Single by T.I.

from the album T.I. vs. T.I.P.
- Released: May 29, 2007
- Genre: Hip hop
- Length: 4:47 (album version) 4:00 (radio edit)
- Label: Grand Hustle, Atlantic
- Songwriters: Clifford Harris, Harold Faltermeyer
- Producer: Mannie Fresh

T.I. singles chronology
| "We Takin' Over" (2007) | "Big Shit Poppin' (Do It)" (2007) | "You Know What It Is" (2007) |

= Big Shit Poppin' (Do It) =

2007 single by T.I.

"Big Shit Poppin' (Do It)" (edited for radio as "Big Things Poppin' (Do It)") is a song by American rapper T.I., released on May 29, 2007, as the lead single from his fifth album T.I. vs. T.I.P. (2007). The song was produced by Mannie Fresh. The song was listed as No. 66 on Rolling Stones "The 100 Best Songs of 2007" list.

==Release==
The hip hop song leaked on April 14, 2007, on numerous P2P file-sharing sites. "Big Shit Poppin (Do It)", debuted at number thirty-nine on Billboards Hot R&B/Hip-Hop Songs chart on April 26, 2007. On May 22, the single was released on the iTunes Store and the rest of the album was made available for pre-order.

==Background==
The single samples a guitar riff from the song "Top Gun Anthem", the theme of the 1986 film Top Gun. "Big Things Poppin' (Do It)" is used with alternative lyrics as the theme song to an ESPN SportsCenter special known as the "Who's Now?" series, which was aired throughout the summer of 2007. The song is featured in the multiplayer online casual rhythm game DANCE! Online. The song is used in the Wayans brothers' 2009 parody film Dance Flick.

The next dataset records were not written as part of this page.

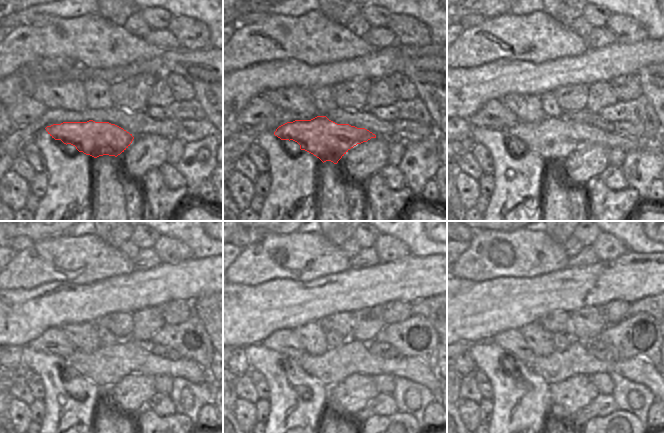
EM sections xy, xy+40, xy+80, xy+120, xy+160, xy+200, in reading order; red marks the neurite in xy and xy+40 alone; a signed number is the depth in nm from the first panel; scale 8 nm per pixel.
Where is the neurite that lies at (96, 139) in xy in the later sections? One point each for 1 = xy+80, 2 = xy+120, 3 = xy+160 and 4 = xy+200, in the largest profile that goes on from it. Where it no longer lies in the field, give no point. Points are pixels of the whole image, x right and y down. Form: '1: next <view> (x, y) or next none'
1: next xy+80 (553, 139)
2: next xy+120 (106, 366)
3: next xy+160 (353, 357)
4: next xy+200 (575, 359)

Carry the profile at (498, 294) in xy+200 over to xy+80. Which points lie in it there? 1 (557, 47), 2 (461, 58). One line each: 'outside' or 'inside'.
1: outside
2: outside

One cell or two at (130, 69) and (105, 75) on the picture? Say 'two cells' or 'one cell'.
one cell

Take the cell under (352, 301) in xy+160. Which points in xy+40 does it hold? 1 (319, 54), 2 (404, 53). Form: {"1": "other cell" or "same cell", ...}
{"1": "other cell", "2": "same cell"}

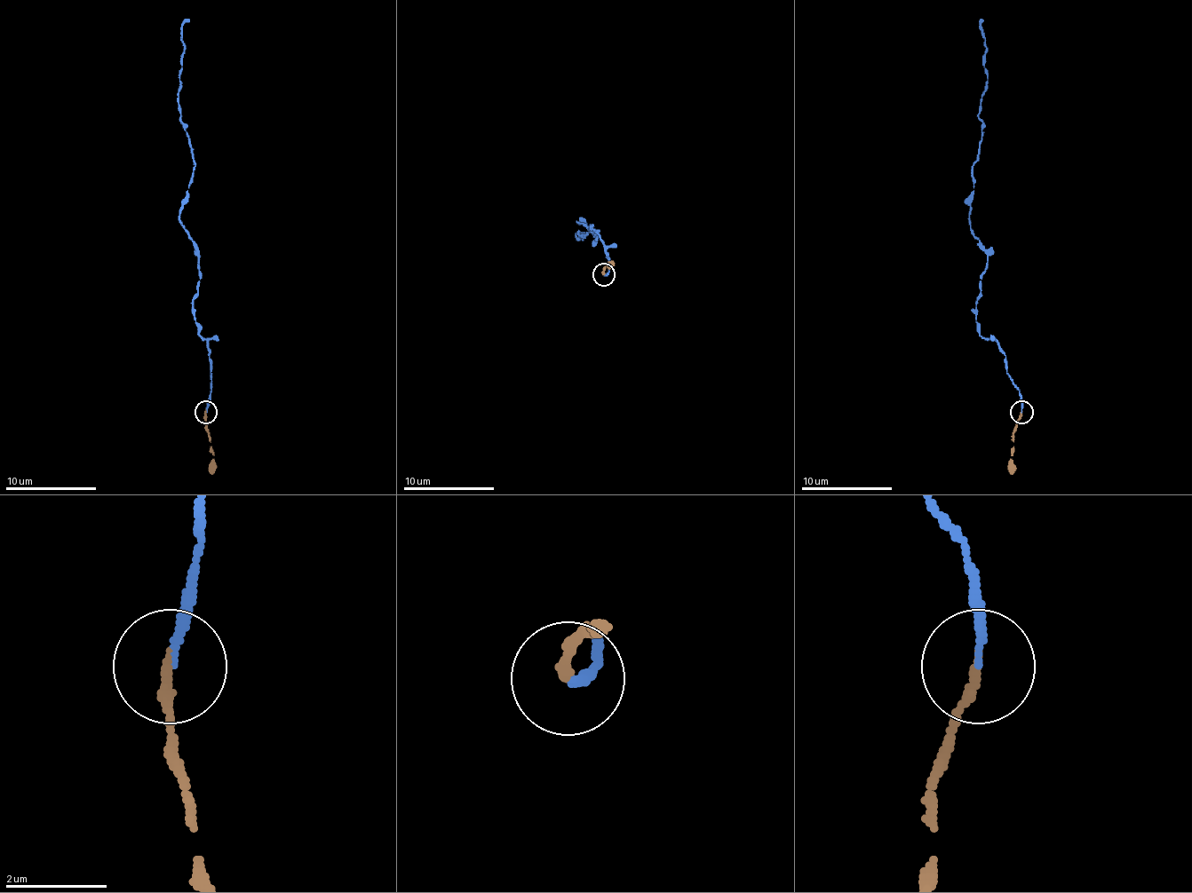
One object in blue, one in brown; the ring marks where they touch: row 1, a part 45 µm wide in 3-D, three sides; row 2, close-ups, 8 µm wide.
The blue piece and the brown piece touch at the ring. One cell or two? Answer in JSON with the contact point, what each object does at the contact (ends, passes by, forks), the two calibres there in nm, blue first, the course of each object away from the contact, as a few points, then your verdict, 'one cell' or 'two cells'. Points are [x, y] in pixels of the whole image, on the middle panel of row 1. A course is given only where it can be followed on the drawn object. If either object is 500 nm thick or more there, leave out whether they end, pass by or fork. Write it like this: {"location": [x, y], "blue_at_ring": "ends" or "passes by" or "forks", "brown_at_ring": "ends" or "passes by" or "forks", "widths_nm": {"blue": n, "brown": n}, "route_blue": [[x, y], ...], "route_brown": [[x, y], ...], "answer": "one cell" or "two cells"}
{"location": [603, 274], "blue_at_ring": "ends", "brown_at_ring": "ends", "widths_nm": {"blue": 140, "brown": 200}, "route_blue": [[604, 273], [604, 241], [576, 221], [591, 225], [576, 240], [586, 233]], "route_brown": [[604, 273], [611, 262]], "answer": "one cell"}

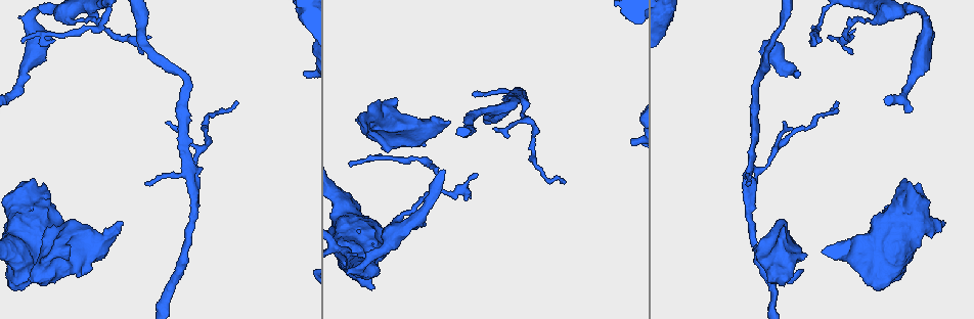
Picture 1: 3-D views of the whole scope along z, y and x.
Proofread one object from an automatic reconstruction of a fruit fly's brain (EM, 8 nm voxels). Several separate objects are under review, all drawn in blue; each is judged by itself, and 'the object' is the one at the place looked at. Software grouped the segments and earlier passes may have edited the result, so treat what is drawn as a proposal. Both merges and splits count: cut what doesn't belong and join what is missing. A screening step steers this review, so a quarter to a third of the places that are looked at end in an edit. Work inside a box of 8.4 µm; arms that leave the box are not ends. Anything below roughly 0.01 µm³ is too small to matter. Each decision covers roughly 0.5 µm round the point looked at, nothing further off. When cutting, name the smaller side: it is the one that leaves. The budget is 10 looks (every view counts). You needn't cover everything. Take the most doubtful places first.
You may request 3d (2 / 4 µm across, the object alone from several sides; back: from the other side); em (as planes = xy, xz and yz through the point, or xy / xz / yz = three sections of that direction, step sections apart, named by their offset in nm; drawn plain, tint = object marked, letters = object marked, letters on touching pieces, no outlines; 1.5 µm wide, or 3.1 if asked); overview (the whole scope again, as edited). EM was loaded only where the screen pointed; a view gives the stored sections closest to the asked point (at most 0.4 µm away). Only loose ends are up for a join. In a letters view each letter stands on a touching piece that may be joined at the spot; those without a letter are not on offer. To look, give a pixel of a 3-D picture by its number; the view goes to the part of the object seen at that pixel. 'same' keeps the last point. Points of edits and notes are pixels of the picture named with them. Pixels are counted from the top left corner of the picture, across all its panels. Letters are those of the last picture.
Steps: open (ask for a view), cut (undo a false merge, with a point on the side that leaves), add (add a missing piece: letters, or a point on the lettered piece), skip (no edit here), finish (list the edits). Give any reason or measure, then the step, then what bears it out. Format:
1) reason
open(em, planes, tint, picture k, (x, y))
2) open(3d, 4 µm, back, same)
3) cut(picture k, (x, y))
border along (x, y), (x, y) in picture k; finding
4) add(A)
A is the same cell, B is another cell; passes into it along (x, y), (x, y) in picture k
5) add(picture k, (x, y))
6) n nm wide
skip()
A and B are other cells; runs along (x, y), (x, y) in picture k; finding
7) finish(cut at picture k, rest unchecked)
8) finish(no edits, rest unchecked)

thick end
open(em, planes, letters, picture 1, (123, 223))

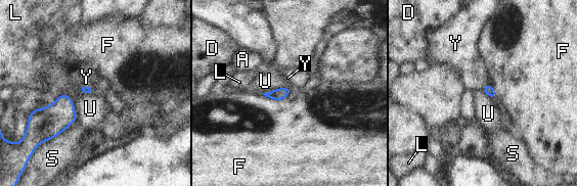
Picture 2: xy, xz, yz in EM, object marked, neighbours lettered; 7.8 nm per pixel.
add(Y)
Y is the same cell, A, D, F, L, S and U are other cells; passes into it along (83, 89), (86, 87), (86, 77) in picture 2; the neuron continues

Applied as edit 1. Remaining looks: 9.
stops while still wide
open(em, planes, plain, picture 1, (374, 288))

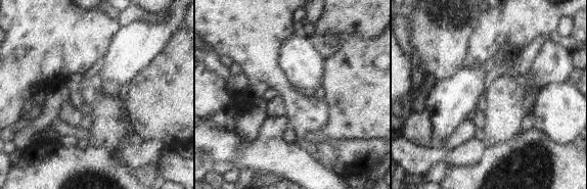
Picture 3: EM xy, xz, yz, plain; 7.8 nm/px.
what lies round it
open(em, planes, letters, same)

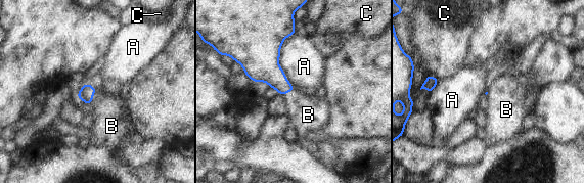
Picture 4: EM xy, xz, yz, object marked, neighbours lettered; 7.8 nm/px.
A touches over 440 nm
add(B)
B is the same cell, A and C are other cells; passes into it along (87, 91), (93, 95), (110, 122) in picture 4; it goes on there

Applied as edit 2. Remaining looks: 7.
open(overview)

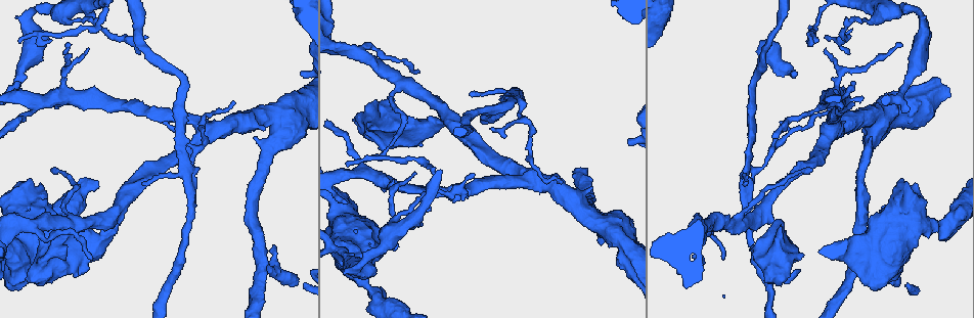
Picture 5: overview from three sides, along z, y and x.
branch stops here
open(3d, 2 µm, picture 5, (295, 285))

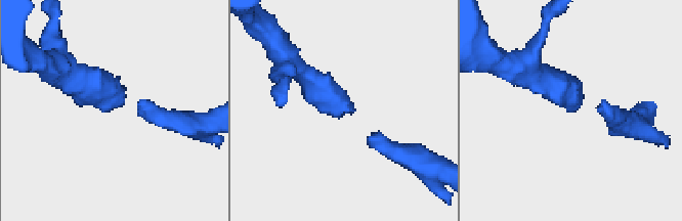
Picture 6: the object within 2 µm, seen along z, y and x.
need the tissue
open(em, xz, step 8, tint, picture 6, (123, 100))

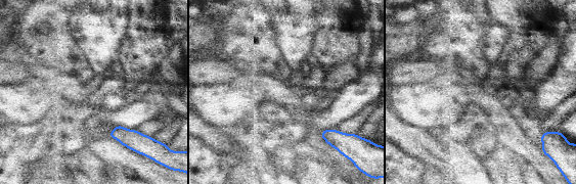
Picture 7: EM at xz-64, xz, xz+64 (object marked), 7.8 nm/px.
cut it another way
open(em, planes, letters, same)

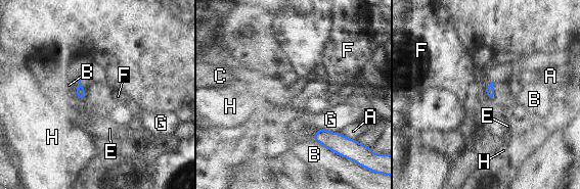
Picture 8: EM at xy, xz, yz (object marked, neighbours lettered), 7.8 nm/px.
skip()
A, B, C, E, F, G and H are other cells; none of them fits

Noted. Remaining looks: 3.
branch stops here
open(3d, 2 µm, picture 5, (490, 128))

The single was performed at the 2007 BET Awards and at the 2007 MTV Video Music Awards. The single won the award for Hot Ringtone at the 2007 BET Hip Hop Awards.

==Remixes==
The official remix was produced by Grand Hustle in-house production duo Nard & B, and was billed as the "Grand Hustle Remix". The remix features guest appearances from Grand Hustle artists Big Kuntry King, Alfamega, Mac Boney and JR Get Money. The song was later remixed by American rappers Cassidy, Fabolous and Swizz Beatz.

==Chart performance==
The single debuted at number 30 on the US Billboard Hot 100 chart on June 9, 2007, and went on to peak at number nine. On the Hot R&B/Hip-Hop Songs it reached #7. The song reached number two on the Billboard Hot Rap Tracks. As of August 2011, the song has sold more than a million digital downloads in the US alone. The single debuted at number twenty-one in New Zealand and peaked at number eight. It was the first solo chart entry by T.I. in New Zealand. It was certified Gold by RIANZ on August 23, 2009, selling over 7,500 copies.

===Weekly charts===

| Chart (2007) | Peak position |
|---|---|
| Canada Hot 100 (Billboard) | 75 |
| Japan (Japanese Singles Chart) | 5 |
| New Zealand (Recorded Music NZ) | 8 |
| US Billboard Hot 100 | 9 |
| US Hot R&B/Hip-Hop Songs (Billboard) | 7 |
| US Hot Rap Songs (Billboard) | 2 |
| US Pop 100 (Billboard) | 20 |
| US Rhythmic Airplay (Billboard) | 9 |

===Year-end charts===

| Chart (2007) | Position |
|---|---|
| New Zealand (Recorded Music NZ) | 30 |
| US Billboard Hot 100 | 75 |
| US Hot R&B/Hip-Hop Songs (Billboard) | 42 |

==Track listings==

===Promo CD single===
1. Clean version
2. dirty, dirty

3. Instrumental

===Vinyl===

- Side A

1. Amended version
2. Instrumental

- Side B

3. Explicit version
4. Acapella

==Certifications==

| Region | Certification | Certified units/sales |
| New Zealand (RMNZ) | Gold | 7,500^{*} |
^{*} Sales figures based on certification alone.